Yes, the code was really only a first shot, and would require some polishing. Everything that is currently hard-wired (window size, target FPS, adjustment rate and interval, etc) would have to be carefully reviewed, raising the questions about the exact values and/or whether these parameters should be exposed so that they can be tweaked by callers/users.

You also noticed one problem (and tried to solve it): The MSSE ~“converges” to a certain range, but it still fluctuates constantly. The upper/lower FPS thresholds that you introduced are one option for addressing this. And they are probably a good choice insofar that they are intuitive. Maybe the fluctuation of the FPS itself could be reduced with a larger windowSize.

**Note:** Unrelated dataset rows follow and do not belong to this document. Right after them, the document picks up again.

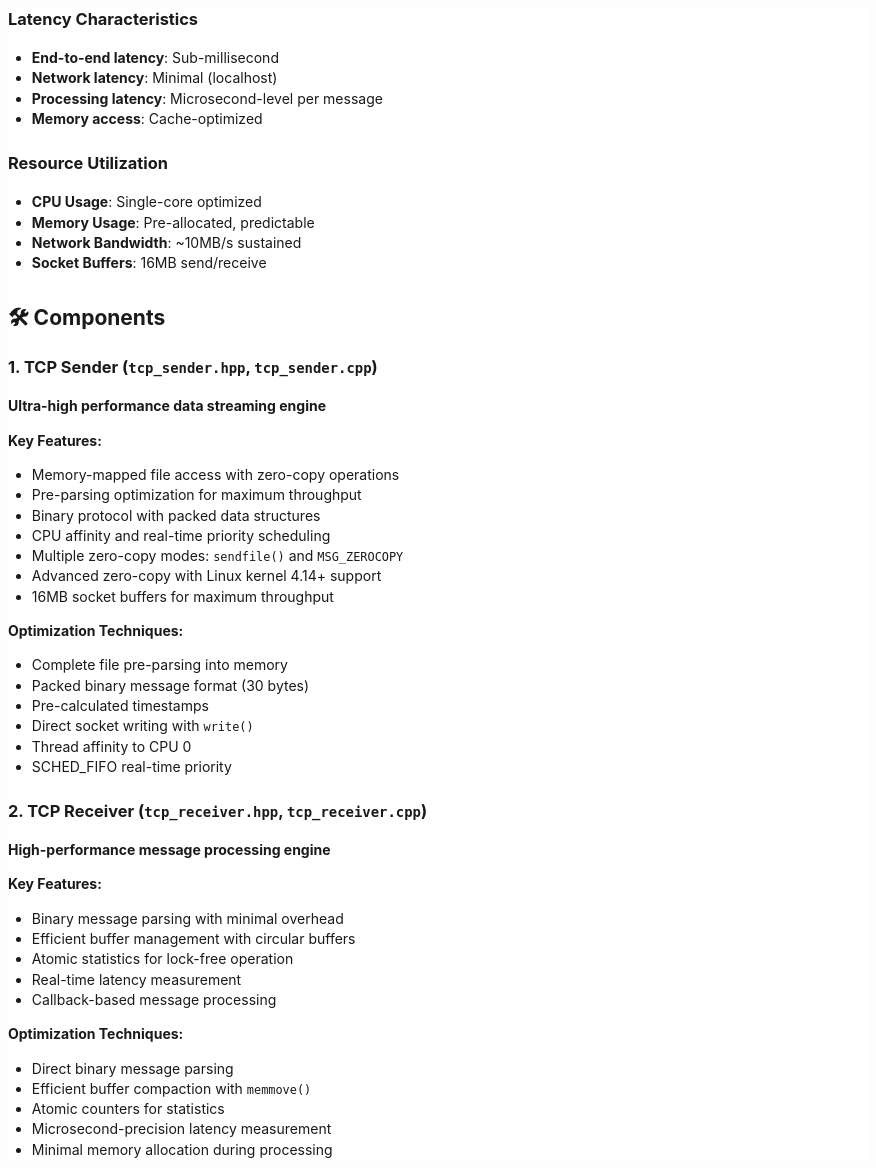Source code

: ### Latency Characteristics
- **End-to-end latency**: Sub-millisecond
- **Network latency**: Minimal (localhost)
- **Processing latency**: Microsecond-level per message
- **Memory access**: Cache-optimized

### Resource Utilization
- **CPU Usage**: Single-core optimized
- **Memory Usage**: Pre-allocated, predictable
- **Network Bandwidth**: ~10MB/s sustained
- **Socket Buffers**: 16MB send/receive

## 🛠️ Components

### 1. TCP Sender (`tcp_sender.hpp`, `tcp_sender.cpp`)
**Ultra-high performance data streaming engine**

**Key Features:**
- Memory-mapped file access with zero-copy operations
- Pre-parsing optimization for maximum throughput
- Binary protocol with packed data structures
- CPU affinity and real-time priority scheduling
- Multiple zero-copy modes: `sendfile()` and `MSG_ZEROCOPY`
- Advanced zero-copy with Linux kernel 4.14+ support
- 16MB socket buffers for maximum throughput

**Optimization Techniques:**
- Complete file pre-parsing into memory
- Packed binary message format (30 bytes)
- Pre-calculated timestamps
- Direct socket writing with `write()`
- Thread affinity to CPU 0
- SCHED_FIFO real-time priority

### 2. TCP Receiver (`tcp_receiver.hpp`, `tcp_receiver.cpp`)
**High-performance message processing engine**

**Key Features:**
- Binary message parsing with minimal overhead
- Efficient buffer management with circular buffers
- Atomic statistics for lock-free operation
- Real-time latency measurement
- Callback-based message processing

**Optimization Techniques:**
- Direct binary message parsing
- Efficient buffer compaction with `memmove()`
- Atomic counters for statistics
- Microsecond-precision latency measurement
- Minimal memory allocation during processing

I also thought about making the adjustment to the MSSE depend on the deviation from the target FPS - basically as in

const deviation = (currentFps - targetFps);
const percent = deviation / (targetFps / 100);
newMsse = oldMsse - (percent * (oldMsse/100)); // Large deviation -> large change

But the relationship between the MSSE and the FPS is certainly not linear, so I thought that the “purely iterative” adjustment (with a fixed adjustmentRate) could be more “stable” and help to actually converge to a certain value. (I also noticed that you decreased the updateIntervalMs significantly - another tweaking parameter…)

There are many other things to evaluate. For example: It might also be that there are other elements in the viewer (that are not related to the tileset itself), and when these elements might decrease the FPS, and the MsseUpdater might helplessly increase the MSSE without actually achieving anything.

But when you say that it solved your performance issues in the current form, it’s probably worth investigating this further.

Thank you for the response, and my apologies for late reply.

I will keep your suggestions in mind and use this carefully.